The Ministry of Social Development (MSD) is a government agency in New Zealand that provides social policy advice to the government and social services to the public. It is the largest government organization in New Zealand, and provides a number of services to the public that are sensitive in nature.
The kiosk PC's in question are provided so that people can search for jobs online, and they're locked down on a basic level, but it turns out they didn't go far enough to try and secure them. A simple "open file" dialog can map auto-discovered network drives to the computer and then you can poke around in their files.

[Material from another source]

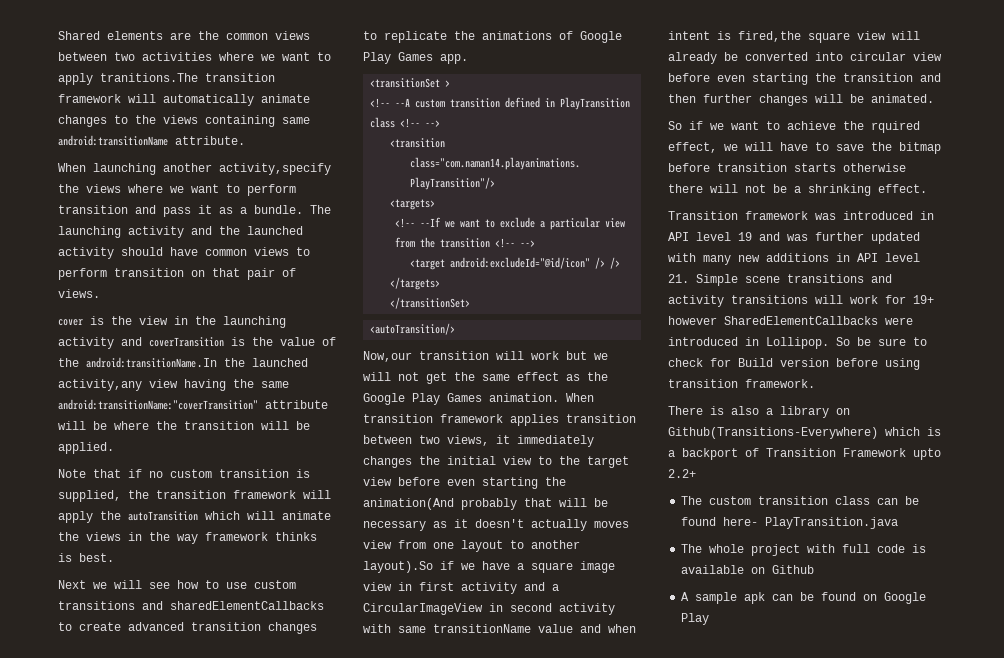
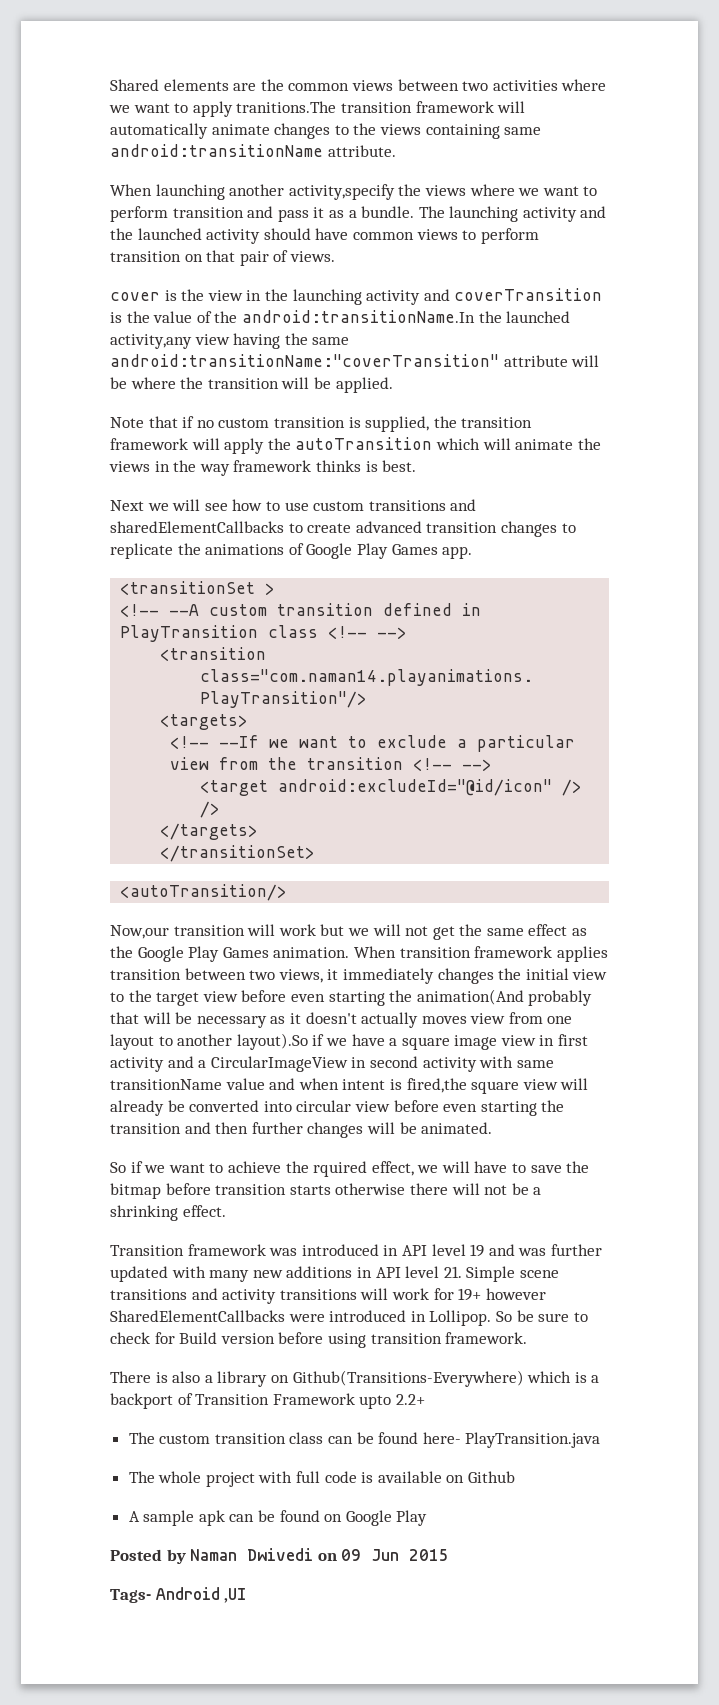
(710, 619) none -> [110,1548,450,1564] [110,1587,247,1603] // Posted by Naman Dwivedi on 09 Jun 2015 // Tags- Android ,UI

The blogger, Keith Ng, found that he could access sound recordings of client calls, file server logs and more, and that data just opened the floodgates for even more. The file server logs are so verbose that they gave away pretty much everything an actual hacker would need:
s:\SharedData\wi_wites\Waikato\HAM\Fraud Investigations\[Name of investigator]\[Name of WINZ client] 23 Jun 2011 Case 640026-10.WMA
He then found that he could access the entire department's invoices, contractor details, medical related information of the public, debt collection information and fraud investigation files. It doesn't stop there either, he could also access "High and Complex needs" user information, details of people under the care & protection of the police/government, phone bills, pharmacy bills, legal bills and suicide attempt records. The list goes on.
Even better? Once he'd mapped the drives, the administrator password for the domain had been stored in plain text in an Altiris configuration file. These are utterly sloppy security practices that could easily be prevented with the correct knowledge.
It is reported that these public kiosks have been in play for over a year, and in this same configuration. This means the data could have already been lost at this point and nobody will ever know. Keith Ng spent around 2 hours on a kiosk and downloaded hundreds of files to a USB drive (yep, the USB ports weren't disabled) to send to the New Zealand privacy commission.
The New Zealand Prime Minister thinks it'd be pretty hard for anyone to find the information, saying that he thought "accessing the information isn't easy" but we disagree. All you literally need to do is select "network" in Microsoft Word and you've found it. The department also allegedly knew about the issue a year ago but did nothing;
She said about a year ago, she had tested the kiosks not long after they were introduced and found people could get into the ministry's system.
We went far enough to know that there was a problem, and we let Work and Income and MSD national office know that that problem existed. It was important that they did something about it before someone with skills and time found their way back into Work and Incomes files
It's incredible that a government department so critical to the country could be so incompetent. The data stored in these systems is critical to the safety of protected children, and contains documents detailing almost every person in the country.
The kiosks were taken offline early today, and the department stated it is "very concerned about this and an urgent investigation is underway."